Task details: Copy out the entries that follow, unchanged.

Dataset extract:
**********
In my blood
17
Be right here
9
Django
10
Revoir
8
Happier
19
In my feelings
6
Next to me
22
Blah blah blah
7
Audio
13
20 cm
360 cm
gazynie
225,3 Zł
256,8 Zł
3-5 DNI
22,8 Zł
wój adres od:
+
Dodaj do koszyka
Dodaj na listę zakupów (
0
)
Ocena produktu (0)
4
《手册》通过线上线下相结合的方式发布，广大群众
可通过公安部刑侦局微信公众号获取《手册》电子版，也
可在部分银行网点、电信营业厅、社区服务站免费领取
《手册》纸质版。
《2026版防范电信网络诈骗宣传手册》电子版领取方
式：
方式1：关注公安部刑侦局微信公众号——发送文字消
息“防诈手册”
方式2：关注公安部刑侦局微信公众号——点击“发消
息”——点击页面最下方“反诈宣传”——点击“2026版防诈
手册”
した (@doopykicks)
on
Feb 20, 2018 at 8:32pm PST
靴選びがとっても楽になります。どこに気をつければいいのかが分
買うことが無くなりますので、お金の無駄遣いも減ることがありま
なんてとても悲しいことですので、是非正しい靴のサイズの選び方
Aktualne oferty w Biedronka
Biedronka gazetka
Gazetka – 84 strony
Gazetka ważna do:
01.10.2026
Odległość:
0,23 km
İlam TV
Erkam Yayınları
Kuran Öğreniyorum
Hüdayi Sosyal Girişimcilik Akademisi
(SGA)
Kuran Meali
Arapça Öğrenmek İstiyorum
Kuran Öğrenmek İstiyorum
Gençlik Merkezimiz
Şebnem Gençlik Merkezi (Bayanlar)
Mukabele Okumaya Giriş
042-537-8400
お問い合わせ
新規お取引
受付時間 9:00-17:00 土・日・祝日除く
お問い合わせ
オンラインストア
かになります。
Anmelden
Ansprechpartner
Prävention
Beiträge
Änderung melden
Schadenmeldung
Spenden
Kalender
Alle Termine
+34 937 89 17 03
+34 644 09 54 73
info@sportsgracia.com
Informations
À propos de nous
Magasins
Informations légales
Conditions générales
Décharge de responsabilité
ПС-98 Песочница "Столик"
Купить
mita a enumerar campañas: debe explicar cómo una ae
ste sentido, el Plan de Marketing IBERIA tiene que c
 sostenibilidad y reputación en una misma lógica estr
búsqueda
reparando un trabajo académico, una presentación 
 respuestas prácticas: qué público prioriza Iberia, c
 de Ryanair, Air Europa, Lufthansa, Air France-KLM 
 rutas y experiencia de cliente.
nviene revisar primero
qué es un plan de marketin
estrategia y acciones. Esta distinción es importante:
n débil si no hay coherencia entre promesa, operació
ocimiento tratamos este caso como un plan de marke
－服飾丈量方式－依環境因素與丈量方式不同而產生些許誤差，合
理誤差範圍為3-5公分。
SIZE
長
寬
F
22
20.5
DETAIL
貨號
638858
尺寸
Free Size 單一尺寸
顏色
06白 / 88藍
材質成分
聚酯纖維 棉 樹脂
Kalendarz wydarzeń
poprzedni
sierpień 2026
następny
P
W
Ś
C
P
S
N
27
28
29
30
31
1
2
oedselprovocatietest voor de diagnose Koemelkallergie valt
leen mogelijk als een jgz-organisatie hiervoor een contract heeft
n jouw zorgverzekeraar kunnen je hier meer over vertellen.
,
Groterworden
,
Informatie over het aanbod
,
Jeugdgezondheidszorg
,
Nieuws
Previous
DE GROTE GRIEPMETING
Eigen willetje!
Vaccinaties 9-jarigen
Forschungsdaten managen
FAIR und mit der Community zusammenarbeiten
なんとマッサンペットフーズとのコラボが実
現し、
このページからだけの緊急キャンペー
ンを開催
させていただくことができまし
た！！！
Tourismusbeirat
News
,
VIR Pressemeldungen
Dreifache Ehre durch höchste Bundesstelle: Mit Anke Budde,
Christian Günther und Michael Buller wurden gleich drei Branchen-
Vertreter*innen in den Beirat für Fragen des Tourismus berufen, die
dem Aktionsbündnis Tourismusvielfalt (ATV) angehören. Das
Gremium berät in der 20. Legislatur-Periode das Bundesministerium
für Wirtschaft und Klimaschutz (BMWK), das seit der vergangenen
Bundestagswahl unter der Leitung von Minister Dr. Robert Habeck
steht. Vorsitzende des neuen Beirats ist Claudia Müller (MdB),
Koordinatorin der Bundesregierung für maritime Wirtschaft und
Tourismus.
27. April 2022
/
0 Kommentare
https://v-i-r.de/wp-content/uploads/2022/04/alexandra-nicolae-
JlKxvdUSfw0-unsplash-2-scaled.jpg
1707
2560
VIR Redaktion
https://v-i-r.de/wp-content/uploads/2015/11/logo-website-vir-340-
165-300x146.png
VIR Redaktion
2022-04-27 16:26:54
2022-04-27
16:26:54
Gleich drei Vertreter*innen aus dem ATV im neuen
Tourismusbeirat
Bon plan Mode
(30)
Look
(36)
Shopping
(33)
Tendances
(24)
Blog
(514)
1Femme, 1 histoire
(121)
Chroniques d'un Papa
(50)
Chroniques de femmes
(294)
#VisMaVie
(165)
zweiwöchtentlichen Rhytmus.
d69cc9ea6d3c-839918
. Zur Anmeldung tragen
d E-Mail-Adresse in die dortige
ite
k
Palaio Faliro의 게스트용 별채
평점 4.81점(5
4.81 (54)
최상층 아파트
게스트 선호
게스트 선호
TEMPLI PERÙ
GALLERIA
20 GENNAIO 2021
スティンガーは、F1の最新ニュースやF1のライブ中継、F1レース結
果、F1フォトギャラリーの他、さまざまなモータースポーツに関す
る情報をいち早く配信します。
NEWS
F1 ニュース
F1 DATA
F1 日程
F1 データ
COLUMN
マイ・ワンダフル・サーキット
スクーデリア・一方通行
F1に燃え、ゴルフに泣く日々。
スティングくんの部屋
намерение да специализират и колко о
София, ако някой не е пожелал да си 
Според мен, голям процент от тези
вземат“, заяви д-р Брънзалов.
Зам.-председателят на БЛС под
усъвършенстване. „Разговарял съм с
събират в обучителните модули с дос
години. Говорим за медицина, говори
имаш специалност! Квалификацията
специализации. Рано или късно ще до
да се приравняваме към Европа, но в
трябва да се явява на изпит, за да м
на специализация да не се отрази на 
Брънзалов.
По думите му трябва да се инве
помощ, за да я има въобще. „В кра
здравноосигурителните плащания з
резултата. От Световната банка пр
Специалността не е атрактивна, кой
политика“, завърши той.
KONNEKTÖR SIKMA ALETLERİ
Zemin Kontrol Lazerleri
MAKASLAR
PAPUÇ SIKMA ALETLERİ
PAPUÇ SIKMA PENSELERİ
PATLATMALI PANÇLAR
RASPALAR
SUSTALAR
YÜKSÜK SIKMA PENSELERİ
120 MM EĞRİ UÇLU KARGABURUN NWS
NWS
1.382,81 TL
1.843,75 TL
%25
**********
Output of the task:
In my blood
17
Be right here
9
Django
10
Revoir
8
Happier
19
In my feelings
6
Next to me
22
Blah blah blah
7
Audio
13
20 cm
360 cm
gazynie
225,3 Zł
256,8 Zł
3-5 DNI
22,8 Zł
wój adres od:
+
Dodaj do koszyka
Dodaj na listę zakupów (
0
)
Ocena produktu (0)
4
《手册》通过线上线下相结合的方式发布，广大群众
可通过公安部刑侦局微信公众号获取《手册》电子版，也
可在部分银行网点、电信营业厅、社区服务站免费领取
《手册》纸质版。
《2026版防范电信网络诈骗宣传手册》电子版领取方
式：
方式1：关注公安部刑侦局微信公众号——发送文字消
息“防诈手册”
方式2：关注公安部刑侦局微信公众号——点击“发消
息”——点击页面最下方“反诈宣传”——点击“2026版防诈
手册”
した (@doopykicks)
on
Feb 20, 2018 at 8:32pm PST
靴選びがとっても楽になります。どこに気をつければいいのかが分
買うことが無くなりますので、お金の無駄遣いも減ることがありま
なんてとても悲しいことですので、是非正しい靴のサイズの選び方
Aktualne oferty w Biedronka
Biedronka gazetka
Gazetka – 84 strony
Gazetka ważna do:
01.10.2026
Odległość:
0,23 km
İlam TV
Erkam Yayınları
Kuran Öğreniyorum
Hüdayi Sosyal Girişimcilik Akademisi
(SGA)
Kuran Meali
Arapça Öğrenmek İstiyorum
Kuran Öğrenmek İstiyorum
Gençlik Merkezimiz
Şebnem Gençlik Merkezi (Bayanlar)
Mukabele Okumaya Giriş
042-537-8400
お問い合わせ
新規お取引
受付時間 9:00-17:00 土・日・祝日除く
お問い合わせ
オンラインストア
かになります。
Anmelden
Ansprechpartner
Prävention
Beiträge
Änderung melden
Schadenmeldung
Spenden
Kalender
Alle Termine
+34 937 89 17 03
+34 644 09 54 73
info@sportsgracia.com
Informations
À propos de nous
Magasins
Informations légales
Conditions générales
Décharge de responsabilité
ПС-98 Песочница "Столик"
Купить
mita a enumerar campañas: debe explicar cómo una ae
ste sentido, el Plan de Marketing IBERIA tiene que c
 sostenibilidad y reputación en una misma lógica estr
búsqueda
reparando un trabajo académico, una presentación 
 respuestas prácticas: qué público prioriza Iberia, c
 de Ryanair, Air Europa, Lufthansa, Air France-KLM 
 rutas y experiencia de cliente.
nviene revisar primero
qué es un plan de marketin
estrategia y acciones. Esta distinción es importante:
n débil si no hay coherencia entre promesa, operació
ocimiento tratamos este caso como un plan de marke
－服飾丈量方式－依環境因素與丈量方式不同而產生些許誤差，合
理誤差範圍為3-5公分。
SIZE
長
寬
F
22
20.5
DETAIL
貨號
638858
尺寸
Free Size 單一尺寸
顏色
06白 / 88藍
材質成分
聚酯纖維 棉 樹脂
Kalendarz wydarzeń
poprzedni
sierpień 2026
następny
P
W
Ś
C
P
S
N
27
28
29
30
31
1
2
oedselprovocatietest voor de diagnose Koemelkallergie valt
leen mogelijk als een jgz-organisatie hiervoor een contract heeft
n jouw zorgverzekeraar kunnen je hier meer over vertellen.
,
Groterworden
,
Informatie over het aanbod
,
Jeugdgezondheidszorg
,
Nieuws
Previous
DE GROTE GRIEPMETING
Eigen willetje!
Vaccinaties 9-jarigen
Forschungsdaten managen
FAIR und mit der Community zusammenarbeiten
なんとマッサンペットフーズとのコラボが実
現し、
このページからだけの緊急キャンペー
ンを開催
させていただくことができまし
た！！！
Tourismusbeirat
News
,
VIR Pressemeldungen
Dreifache Ehre durch höchste Bundesstelle: Mit Anke Budde,
Christian Günther und Michael Buller wurden gleich drei Branchen-
Vertreter*innen in den Beirat für Fragen des Tourismus berufen, die
dem Aktionsbündnis Tourismusvielfalt (ATV) angehören. Das
Gremium berät in der 20. Legislatur-Periode das Bundesministerium
für Wirtschaft und Klimaschutz (BMWK), das seit der vergangenen
Bundestagswahl unter der Leitung von Minister Dr. Robert Habeck
steht. Vorsitzende des neuen Beirats ist Claudia Müller (MdB),
Koordinatorin der Bundesregierung für maritime Wirtschaft und
Tourismus.
27. April 2022
/
0 Kommentare
https://v-i-r.de/wp-content/uploads/2022/04/alexandra-nicolae-
JlKxvdUSfw0-unsplash-2-scaled.jpg
1707
2560
VIR Redaktion
https://v-i-r.de/wp-content/uploads/2015/11/logo-website-vir-340-
165-300x146.png
VIR Redaktion
2022-04-27 16:26:54
2022-04-27
16:26:54
Gleich drei Vertreter*innen aus dem ATV im neuen
Tourismusbeirat
Bon plan Mode
(30)
Look
(36)
Shopping
(33)
Tendances
(24)
Blog
(514)
1Femme, 1 histoire
(121)
Chroniques d'un Papa
(50)
Chroniques de femmes
(294)
#VisMaVie
(165)
zweiwöchtentlichen Rhytmus.
d69cc9ea6d3c-839918
. Zur Anmeldung tragen
d E-Mail-Adresse in die dortige
ite
k
Palaio Faliro의 게스트용 별채
평점 4.81점(5
4.81 (54)
최상층 아파트
게스트 선호
게스트 선호
TEMPLI PERÙ
GALLERIA
20 GENNAIO 2021
スティンガーは、F1の最新ニュースやF1のライブ中継、F1レース結
果、F1フォトギャラリーの他、さまざまなモータースポーツに関す
る情報をいち早く配信します。
NEWS
F1 ニュース
F1 DATA
F1 日程
F1 データ
COLUMN
マイ・ワンダフル・サーキット
スクーデリア・一方通行
F1に燃え、ゴルフに泣く日々。
スティングくんの部屋
намерение да специализират и колко о
София, ако някой не е пожелал да си 
Според мен, голям процент от тези
вземат“, заяви д-р Брънзалов.
Зам.-председателят на БЛС под
усъвършенстване. „Разговарял съм с
събират в обучителните модули с дос
години. Говорим за медицина, говори
имаш специалност! Квалификацията
специализации. Рано или късно ще до
да се приравняваме към Европа, но в
трябва да се явява на изпит, за да м
на специализация да не се отрази на 
Брънзалов.
По думите му трябва да се инве
помощ, за да я има въобще. „В кра
здравноосигурителните плащания з
резултата. От Световната банка пр
Специалността не е атрактивна, кой
политика“, завърши той.
KONNEKTÖR SIKMA ALETLERİ
Zemin Kontrol Lazerleri
MAKASLAR
PAPUÇ SIKMA ALETLERİ
PAPUÇ SIKMA PENSELERİ
PATLATMALI PANÇLAR
RASPALAR
SUSTALAR
YÜKSÜK SIKMA PENSELERİ
120 MM EĞRİ UÇLU KARGABURUN NWS
NWS
1.382,81 TL
1.843,75 TL
%25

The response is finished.